I have previously been using an early pre-release of Linux CNC on Debian 7. My main reason for upgrading is the requirement for python packages and other software that is no longer supported on Debian 7.
This project will cover the real method I have used to install Linux CNC 2.8 pre on Debian 9, including the quality-of-life changes I have made. It will also include the links to other peoples instructions which I used to compile this poroject.
For informational purposes, I will also include the myriad ways in which I could not get LinuxCNC working. It is important to document your 'failures' as well as successes, although in this instance I do not consider them failures as I learned several useful things along the way.
When I tried to install Linux CNC, I found that there was a lot of useful information, but the world had moved on and the information was not as applicable as it once was. I spent a significant amount of time trying to update the guides for the current software but no dice.
Anyway, the reasons I want a current Linux CNC install:
Support for hardware that will be used in my milling machine conversion (7i96 - Mesa Electronics)
Support for the latest Python, Python-pip and other current software repositories
Pretty, familiar UI. I use Linux Mint as my typical Linux distro.
USB support for RS485 converter, and wireless networking
I know Linux Mint has current software repositories, and a decent UI that I am familiar with, works with the USB wifi dongle and the USB RS485 converter I have. So lets start there.
(Side note: the information on this site was invaluable, I am glad the time was taken to collect that information in a single place. Thank you.)
I started off by downloading Linux Mint 19.3 - Mate - 32-bit
The Mate desktop environment is great for older hardware as it doesn't use as many resources as the fancier desktops but it still has all the comforts I have come to expect with a modern Linux. I chose the 32-bit to ensure that my old hardware would be compatible.
Installed Mint from USB
My old hardware would not boot from a USB 3 flash drive, so I had to use a USB 2 drive instead. :(
Downloaded the real-time patches, as per the 'Linux Mint 19.1 RT Kernel' page.
I initially downloaded the newest real time patches I could find, to got with the newer Linux distro (I had downloaded Mint 19.3, the tutorial covered Mint 19.1) This was a mistake.
Built the Preempt Kernel.
What a pain in the ass is kernel building. I ran out of hard disk space once because the build files were 16 GB and I had used a small SSD as a boot drive. This was a mistake.

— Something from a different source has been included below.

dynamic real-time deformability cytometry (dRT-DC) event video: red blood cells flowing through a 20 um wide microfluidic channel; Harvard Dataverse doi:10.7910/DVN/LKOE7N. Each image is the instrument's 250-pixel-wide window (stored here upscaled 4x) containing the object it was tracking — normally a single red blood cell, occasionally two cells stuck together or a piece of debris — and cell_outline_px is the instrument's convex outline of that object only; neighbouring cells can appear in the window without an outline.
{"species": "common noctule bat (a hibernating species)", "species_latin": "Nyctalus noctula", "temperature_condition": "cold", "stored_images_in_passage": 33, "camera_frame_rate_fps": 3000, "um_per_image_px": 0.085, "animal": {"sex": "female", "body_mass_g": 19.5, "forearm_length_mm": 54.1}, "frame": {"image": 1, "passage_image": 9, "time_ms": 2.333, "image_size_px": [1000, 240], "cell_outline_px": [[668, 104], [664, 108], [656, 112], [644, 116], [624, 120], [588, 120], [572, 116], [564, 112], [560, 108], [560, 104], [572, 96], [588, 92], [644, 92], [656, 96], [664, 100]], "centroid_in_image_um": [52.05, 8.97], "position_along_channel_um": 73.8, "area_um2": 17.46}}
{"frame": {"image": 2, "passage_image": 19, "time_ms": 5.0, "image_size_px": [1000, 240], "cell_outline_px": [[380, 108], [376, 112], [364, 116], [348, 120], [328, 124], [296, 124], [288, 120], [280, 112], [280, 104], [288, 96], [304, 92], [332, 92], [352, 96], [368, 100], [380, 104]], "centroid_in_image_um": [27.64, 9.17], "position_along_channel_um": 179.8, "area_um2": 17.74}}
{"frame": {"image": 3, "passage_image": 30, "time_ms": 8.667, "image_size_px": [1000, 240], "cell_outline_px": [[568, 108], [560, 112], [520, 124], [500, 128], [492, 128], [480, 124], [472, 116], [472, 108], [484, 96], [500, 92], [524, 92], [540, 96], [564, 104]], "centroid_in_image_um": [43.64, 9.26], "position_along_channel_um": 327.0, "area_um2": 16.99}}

The actual build process itself takes a very long time, especially on a Pentium D, without using the proper build flags and limiting the build to a sensible hardware configuration. This was a mistake.
After the Kernel built over night, I followed the rest of the tutorial.
Installed the Kernel, installed grub-customizer, reboot.
Linux Mint not boot into Preempt Kernel, will boot into other Kernels, just not the new one. I found the problem is that the Kernel I built is too large to fit in the initial RAM disk that is used to boot Linux. Great.
To fix this, I had to reboot into a working Kernel, then re-make the Kernel, using commands to strip the built modules. Wow that was a pain. I used this website as a guide:
I started the build process again, deleting the extracted files (all 16+GB Gone :( ), to ensure I was starting with a clean slate. I ended up running these commands specifically:
make -j4 make INSTALL_MOD_STRIP=1 modules_install make install
This gave me an initrd image that was ~60MB instead of 580MB as before. Great.
Sort grub, reboot.
Not having it. Some very strange errors that I can no longer remember and that google did not help with. Bugger.
So I started again.
This time with Mint 19.1 and the older RT patches. I followed all of the steps in the guide and got to the 'sort grub, reboot step' without too much trouble. Still, Linux would not boot to the Preempt RT Kernel.
At this point I ordered a more modern CPU for my motherboard. I upgraded to a Q9300 quad core, costing only £7 from eBay. I did this because the Pentium D was limited to 32-bit, and I wondered if the 64-bit versions of Linux Mint would have better luck. It was also an upgrade in terms of the performance and should reduce the jitter of the LinuxCNC's base thread.